- Articolo
----

La parola alla difesa

La parola alla difesa

Le parole della difesa penale e il confine del processo

di Iacopo Benevieri (Avvocato in Roma)

Nel 1593 fu pubblicato un libro enciclopedico, opera di un canonico, Tomaso Garzoni.
Si intitolava «La piazza universale di tutte le professioni del mondo» e conteneva la descrizione di oltre 400 mestieri, professioni e condizioni sociali (T. Garzoni, La piazza universale di tutte le professioni del mondo, a cura di P. Cherchi, B. Collina, Einaudi, 1996).
Nell’opera veniva rappresentata la piramide gerarchica di questi status sociali e ne veniva data rappresentazione simbolica collocandoli in una piazza ideale di fine Cinquecento.

Il centro della Piazza era riservato alle rappresentanze nobili e istituzionali della società: vi si descriveva il passeggio dell’aristocrazia e dei militari in alta uniforme.

----

- Dati forniti
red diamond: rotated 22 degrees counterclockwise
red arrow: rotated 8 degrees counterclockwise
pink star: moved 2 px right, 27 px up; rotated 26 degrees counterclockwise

----

- Compito
Secondo l'articolo, quanti mestieri, professioni e condizioni sociali descriveva il libro di Tomaso Garzoni pubblicato nel 1593?

- Risultato
Oltre 400.